WHAT IS REQUIRED -> Copy out the lines from the one containing "Summary of observation. The fuel" through the one containing "Taken as: value=0.75", including both of those lines. Leave the pictures out.
******
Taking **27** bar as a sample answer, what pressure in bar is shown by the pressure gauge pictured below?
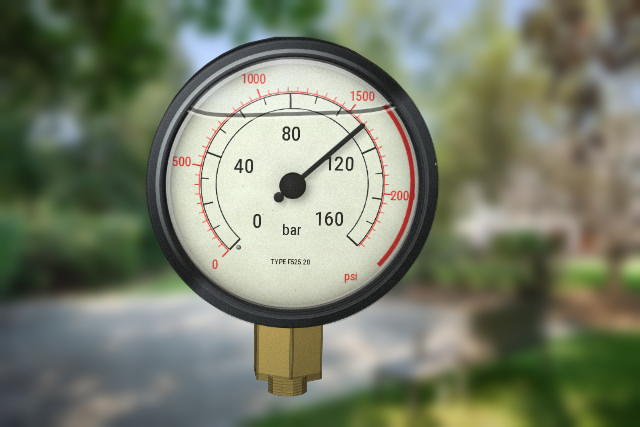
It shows **110** bar
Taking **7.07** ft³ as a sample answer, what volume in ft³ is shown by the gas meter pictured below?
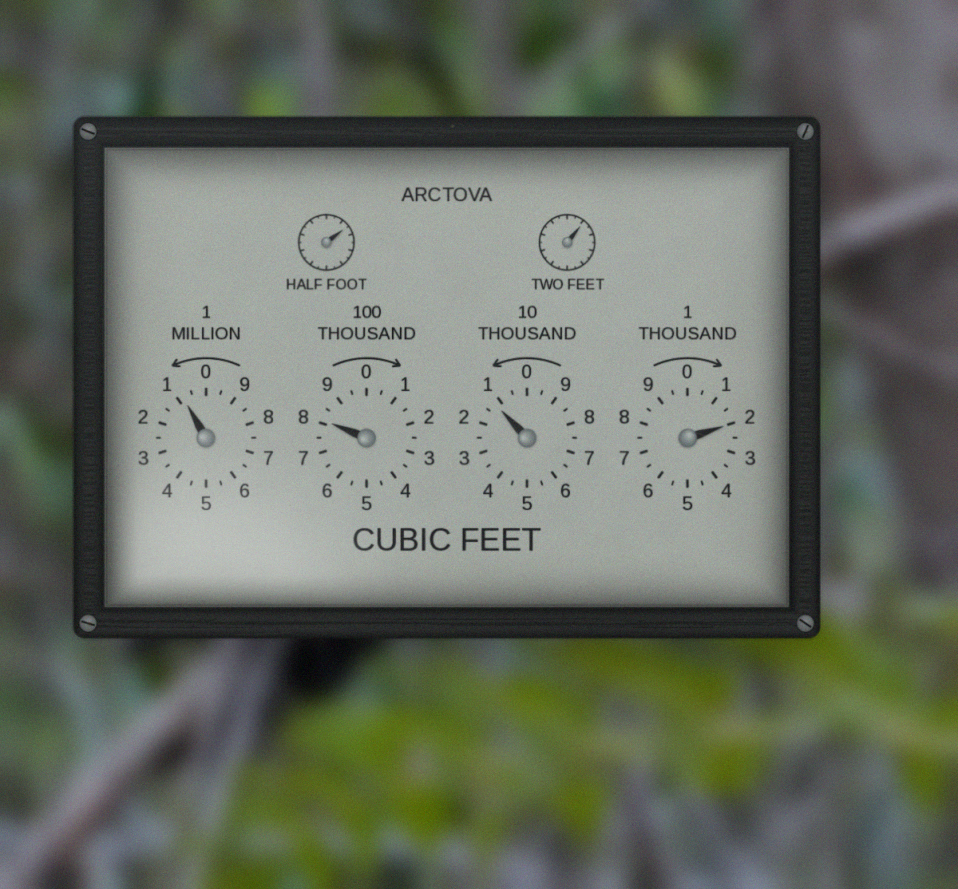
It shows **81200** ft³
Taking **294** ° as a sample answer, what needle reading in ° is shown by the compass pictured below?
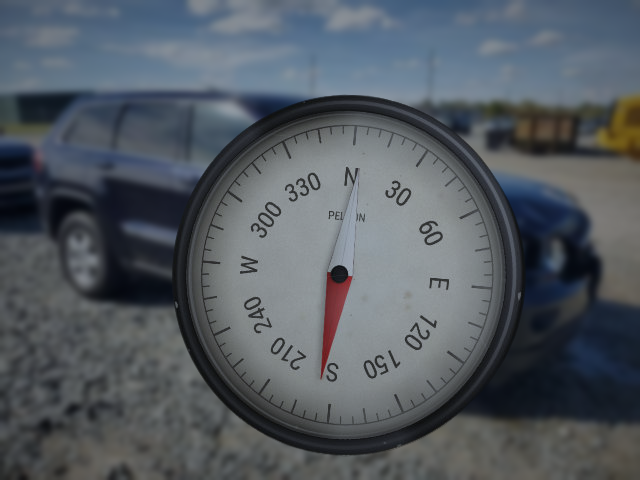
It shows **185** °
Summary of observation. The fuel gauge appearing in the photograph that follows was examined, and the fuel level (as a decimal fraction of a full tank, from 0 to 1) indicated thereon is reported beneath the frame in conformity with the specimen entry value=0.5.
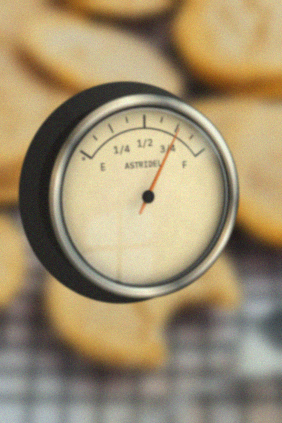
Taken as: value=0.75
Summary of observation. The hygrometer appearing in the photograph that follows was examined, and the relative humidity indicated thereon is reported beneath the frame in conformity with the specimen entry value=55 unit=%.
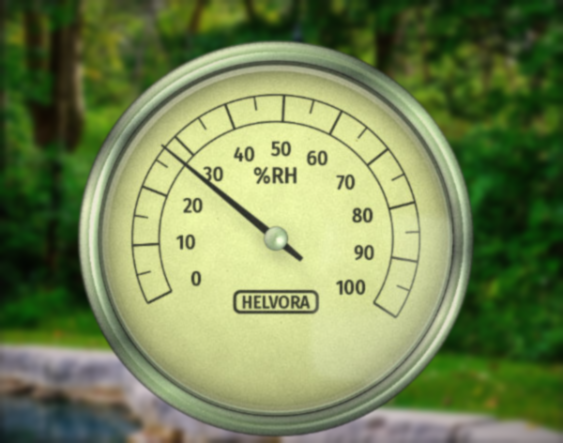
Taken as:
******
ANSWER TO THE EXERCISE ->
Summary of observation. The fuel gauge appearing in the photograph that follows was examined, and the fuel level (as a decimal fraction of a full tank, from 0 to 1) indicated thereon is reported beneath the frame in conformity with the specimen entry value=0.5.
Taken as: value=0.75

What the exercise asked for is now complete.